• _OBJECTIVE_:
Copy out every one of the lines below with no changes.

————————

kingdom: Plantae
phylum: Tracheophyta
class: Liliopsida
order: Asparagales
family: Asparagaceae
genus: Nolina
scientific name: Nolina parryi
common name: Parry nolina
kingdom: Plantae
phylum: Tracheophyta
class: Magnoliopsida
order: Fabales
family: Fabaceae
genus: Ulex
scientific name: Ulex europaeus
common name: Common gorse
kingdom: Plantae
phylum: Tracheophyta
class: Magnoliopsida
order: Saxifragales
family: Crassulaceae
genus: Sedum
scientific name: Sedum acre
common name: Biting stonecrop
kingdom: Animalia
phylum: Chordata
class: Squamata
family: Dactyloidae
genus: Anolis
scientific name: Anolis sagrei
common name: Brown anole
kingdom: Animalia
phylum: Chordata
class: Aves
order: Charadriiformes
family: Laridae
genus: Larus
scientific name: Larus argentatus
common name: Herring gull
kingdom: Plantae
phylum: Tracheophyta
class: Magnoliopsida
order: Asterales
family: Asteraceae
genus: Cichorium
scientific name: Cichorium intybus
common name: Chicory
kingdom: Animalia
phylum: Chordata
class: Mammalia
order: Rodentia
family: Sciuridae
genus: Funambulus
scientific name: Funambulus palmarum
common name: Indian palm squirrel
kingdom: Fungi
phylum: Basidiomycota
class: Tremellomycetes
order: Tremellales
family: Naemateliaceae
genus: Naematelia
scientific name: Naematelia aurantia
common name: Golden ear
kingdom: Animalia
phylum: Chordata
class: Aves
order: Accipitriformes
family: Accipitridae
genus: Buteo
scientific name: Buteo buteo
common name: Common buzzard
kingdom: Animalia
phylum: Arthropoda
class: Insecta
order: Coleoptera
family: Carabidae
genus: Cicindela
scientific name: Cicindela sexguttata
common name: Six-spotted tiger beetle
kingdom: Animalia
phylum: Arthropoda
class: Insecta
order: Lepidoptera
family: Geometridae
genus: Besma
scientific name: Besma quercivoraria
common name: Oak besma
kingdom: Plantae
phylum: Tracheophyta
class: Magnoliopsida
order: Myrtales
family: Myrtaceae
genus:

————————

• _WRITTEN SOLUTION_:
kingdom: Plantae
phylum: Tracheophyta
class: Liliopsida
order: Asparagales
family: Asparagaceae
genus: Nolina
scientific name: Nolina parryi
common name: Parry nolina
kingdom: Plantae
phylum: Tracheophyta
class: Magnoliopsida
order: Fabales
family: Fabaceae
genus: Ulex
scientific name: Ulex europaeus
common name: Common gorse
kingdom: Plantae
phylum: Tracheophyta
class: Magnoliopsida
order: Saxifragales
family: Crassulaceae
genus: Sedum
scientific name: Sedum acre
common name: Biting stonecrop
kingdom: Animalia
phylum: Chordata
class: Squamata
family: Dactyloidae
genus: Anolis
scientific name: Anolis sagrei
common name: Brown anole
kingdom: Animalia
phylum: Chordata
class: Aves
order: Charadriiformes
family: Laridae
genus: Larus
scientific name: Larus argentatus
common name: Herring gull
kingdom: Plantae
phylum: Tracheophyta
class: Magnoliopsida
order: Asterales
family: Asteraceae
genus: Cichorium
scientific name: Cichorium intybus
common name: Chicory
kingdom: Animalia
phylum: Chordata
class: Mammalia
order: Rodentia
family: Sciuridae
genus: Funambulus
scientific name: Funambulus palmarum
common name: Indian palm squirrel
kingdom: Fungi
phylum: Basidiomycota
class: Tremellomycetes
order: Tremellales
family: Naemateliaceae
genus: Naematelia
scientific name: Naematelia aurantia
common name: Golden ear
kingdom: Animalia
phylum: Chordata
class: Aves
order: Accipitriformes
family: Accipitridae
genus: Buteo
scientific name: Buteo buteo
common name: Common buzzard
kingdom: Animalia
phylum: Arthropoda
class: Insecta
order: Coleoptera
family: Carabidae
genus: Cicindela
scientific name: Cicindela sexguttata
common name: Six-spotted tiger beetle
kingdom: Animalia
phylum: Arthropoda
class: Insecta
order: Lepidoptera
family: Geometridae
genus: Besma
scientific name: Besma quercivoraria
common name: Oak besma
kingdom: Plantae
phylum: Tracheophyta
class: Magnoliopsida
order: Myrtales
family: Myrtaceae
genus:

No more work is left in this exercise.